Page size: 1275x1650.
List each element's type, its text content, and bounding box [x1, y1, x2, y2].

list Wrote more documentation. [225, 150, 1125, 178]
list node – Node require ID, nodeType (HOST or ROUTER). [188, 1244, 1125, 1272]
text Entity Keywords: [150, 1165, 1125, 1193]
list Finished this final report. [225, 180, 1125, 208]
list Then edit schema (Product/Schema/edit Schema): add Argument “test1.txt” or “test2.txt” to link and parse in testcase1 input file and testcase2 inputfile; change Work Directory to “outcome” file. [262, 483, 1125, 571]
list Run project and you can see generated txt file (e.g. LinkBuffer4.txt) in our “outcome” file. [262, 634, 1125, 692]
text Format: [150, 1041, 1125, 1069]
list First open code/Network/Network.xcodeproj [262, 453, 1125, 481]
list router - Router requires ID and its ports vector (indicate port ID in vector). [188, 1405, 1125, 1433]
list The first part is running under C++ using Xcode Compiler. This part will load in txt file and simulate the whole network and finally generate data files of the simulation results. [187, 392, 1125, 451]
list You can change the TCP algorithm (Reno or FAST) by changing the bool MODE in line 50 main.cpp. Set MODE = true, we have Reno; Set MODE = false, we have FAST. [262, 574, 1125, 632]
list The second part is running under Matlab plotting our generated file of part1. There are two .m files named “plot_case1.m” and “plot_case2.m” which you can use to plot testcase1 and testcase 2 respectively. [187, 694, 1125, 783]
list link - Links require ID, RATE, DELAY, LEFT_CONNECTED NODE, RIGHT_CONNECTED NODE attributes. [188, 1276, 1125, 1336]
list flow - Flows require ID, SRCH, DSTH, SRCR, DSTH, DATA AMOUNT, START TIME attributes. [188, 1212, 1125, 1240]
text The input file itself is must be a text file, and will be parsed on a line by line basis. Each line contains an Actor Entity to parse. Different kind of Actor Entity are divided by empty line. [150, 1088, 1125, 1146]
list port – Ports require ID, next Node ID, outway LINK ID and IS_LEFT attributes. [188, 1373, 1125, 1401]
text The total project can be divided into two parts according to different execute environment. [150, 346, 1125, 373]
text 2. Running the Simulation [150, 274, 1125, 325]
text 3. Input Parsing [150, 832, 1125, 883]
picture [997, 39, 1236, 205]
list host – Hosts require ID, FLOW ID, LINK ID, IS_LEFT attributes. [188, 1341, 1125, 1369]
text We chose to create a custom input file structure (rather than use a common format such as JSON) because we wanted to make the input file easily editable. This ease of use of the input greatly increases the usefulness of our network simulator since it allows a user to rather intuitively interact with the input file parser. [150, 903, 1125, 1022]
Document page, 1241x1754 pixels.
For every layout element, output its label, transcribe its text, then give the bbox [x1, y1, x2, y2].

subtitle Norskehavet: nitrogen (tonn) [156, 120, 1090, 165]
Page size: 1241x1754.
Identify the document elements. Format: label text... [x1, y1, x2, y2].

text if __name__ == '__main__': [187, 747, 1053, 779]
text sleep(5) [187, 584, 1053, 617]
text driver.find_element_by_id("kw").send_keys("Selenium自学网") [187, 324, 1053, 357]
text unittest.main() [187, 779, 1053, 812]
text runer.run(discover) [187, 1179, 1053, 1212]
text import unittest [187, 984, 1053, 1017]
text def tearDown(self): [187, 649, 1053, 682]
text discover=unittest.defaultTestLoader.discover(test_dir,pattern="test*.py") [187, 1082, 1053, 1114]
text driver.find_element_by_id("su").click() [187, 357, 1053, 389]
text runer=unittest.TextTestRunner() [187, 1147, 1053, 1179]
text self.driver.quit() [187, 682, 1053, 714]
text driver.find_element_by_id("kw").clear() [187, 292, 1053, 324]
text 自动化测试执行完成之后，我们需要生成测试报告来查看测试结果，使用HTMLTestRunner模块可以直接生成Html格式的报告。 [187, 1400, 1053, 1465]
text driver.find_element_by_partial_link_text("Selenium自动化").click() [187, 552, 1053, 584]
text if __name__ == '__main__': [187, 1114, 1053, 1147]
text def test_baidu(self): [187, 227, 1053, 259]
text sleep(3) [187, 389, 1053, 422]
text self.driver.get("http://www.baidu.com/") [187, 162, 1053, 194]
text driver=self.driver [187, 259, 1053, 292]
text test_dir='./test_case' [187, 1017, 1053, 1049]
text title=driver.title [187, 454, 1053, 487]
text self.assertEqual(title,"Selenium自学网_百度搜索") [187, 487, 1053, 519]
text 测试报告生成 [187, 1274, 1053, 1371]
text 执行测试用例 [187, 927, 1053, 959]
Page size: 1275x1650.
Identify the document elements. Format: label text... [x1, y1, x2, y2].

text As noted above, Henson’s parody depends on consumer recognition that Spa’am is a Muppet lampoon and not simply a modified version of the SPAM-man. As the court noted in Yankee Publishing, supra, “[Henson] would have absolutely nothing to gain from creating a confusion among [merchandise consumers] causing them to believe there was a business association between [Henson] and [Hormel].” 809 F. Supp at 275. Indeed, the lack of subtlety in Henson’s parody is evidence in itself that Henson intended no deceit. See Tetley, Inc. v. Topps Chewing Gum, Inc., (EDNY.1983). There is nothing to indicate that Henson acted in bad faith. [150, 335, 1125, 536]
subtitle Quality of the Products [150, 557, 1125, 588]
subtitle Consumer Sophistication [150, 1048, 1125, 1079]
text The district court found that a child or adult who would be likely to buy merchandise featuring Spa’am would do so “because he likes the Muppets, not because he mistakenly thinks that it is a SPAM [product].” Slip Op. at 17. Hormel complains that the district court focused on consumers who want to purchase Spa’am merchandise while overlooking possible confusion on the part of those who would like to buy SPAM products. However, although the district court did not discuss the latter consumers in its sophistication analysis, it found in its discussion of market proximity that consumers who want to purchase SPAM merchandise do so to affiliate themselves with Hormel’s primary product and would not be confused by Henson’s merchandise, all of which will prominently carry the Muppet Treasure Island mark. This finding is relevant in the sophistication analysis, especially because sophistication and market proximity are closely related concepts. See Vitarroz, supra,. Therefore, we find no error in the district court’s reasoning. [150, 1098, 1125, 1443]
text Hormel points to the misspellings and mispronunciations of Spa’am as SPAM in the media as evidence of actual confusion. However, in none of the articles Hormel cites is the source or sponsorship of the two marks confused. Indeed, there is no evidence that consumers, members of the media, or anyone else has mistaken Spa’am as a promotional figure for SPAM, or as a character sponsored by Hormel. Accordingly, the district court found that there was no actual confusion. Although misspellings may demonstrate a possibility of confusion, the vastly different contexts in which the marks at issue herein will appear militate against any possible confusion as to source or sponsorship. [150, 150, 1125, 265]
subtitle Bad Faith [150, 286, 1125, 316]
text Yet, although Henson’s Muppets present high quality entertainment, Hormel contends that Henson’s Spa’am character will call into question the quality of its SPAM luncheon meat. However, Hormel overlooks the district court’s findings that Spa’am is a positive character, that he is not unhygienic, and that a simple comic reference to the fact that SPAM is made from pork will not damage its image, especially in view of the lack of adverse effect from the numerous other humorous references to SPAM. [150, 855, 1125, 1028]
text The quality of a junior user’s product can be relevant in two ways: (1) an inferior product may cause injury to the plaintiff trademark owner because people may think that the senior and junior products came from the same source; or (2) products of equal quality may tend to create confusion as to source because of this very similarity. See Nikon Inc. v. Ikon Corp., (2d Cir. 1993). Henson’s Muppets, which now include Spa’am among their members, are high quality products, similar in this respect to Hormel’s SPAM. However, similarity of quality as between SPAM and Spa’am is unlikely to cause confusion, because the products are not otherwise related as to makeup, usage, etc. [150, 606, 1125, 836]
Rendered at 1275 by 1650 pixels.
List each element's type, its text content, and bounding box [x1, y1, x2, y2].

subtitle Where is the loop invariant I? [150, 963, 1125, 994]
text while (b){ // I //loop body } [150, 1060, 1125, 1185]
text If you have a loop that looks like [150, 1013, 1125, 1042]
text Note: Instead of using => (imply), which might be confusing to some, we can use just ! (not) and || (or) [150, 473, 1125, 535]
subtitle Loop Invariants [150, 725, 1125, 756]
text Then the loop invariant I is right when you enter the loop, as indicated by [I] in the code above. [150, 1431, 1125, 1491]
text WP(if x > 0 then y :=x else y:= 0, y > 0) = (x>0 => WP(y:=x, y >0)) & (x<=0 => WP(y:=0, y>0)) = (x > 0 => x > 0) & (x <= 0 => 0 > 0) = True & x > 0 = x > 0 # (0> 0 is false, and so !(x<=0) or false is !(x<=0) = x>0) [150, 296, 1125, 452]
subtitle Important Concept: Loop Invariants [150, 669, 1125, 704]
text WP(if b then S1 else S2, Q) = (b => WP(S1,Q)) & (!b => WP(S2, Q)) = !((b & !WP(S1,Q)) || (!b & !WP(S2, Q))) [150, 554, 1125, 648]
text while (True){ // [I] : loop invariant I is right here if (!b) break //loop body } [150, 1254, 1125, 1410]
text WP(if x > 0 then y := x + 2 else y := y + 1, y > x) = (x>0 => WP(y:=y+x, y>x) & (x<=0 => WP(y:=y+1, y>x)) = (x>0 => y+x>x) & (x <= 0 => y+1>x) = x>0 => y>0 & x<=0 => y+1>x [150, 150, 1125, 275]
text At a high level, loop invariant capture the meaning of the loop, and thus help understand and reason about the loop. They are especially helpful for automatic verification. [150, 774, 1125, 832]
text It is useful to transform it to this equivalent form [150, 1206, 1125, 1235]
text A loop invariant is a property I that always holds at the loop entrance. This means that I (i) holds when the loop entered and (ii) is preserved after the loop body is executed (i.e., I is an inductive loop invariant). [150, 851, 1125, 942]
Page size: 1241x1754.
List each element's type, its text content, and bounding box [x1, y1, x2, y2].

· · · ·

# DIRECTIONS FOR THIS TASK
Return each line of the listing that holds the word "sleep".

# ANSWER TO THE EXERCISE
text sleep(5) [187, 584, 1053, 617]
text sleep(3) [187, 389, 1053, 422]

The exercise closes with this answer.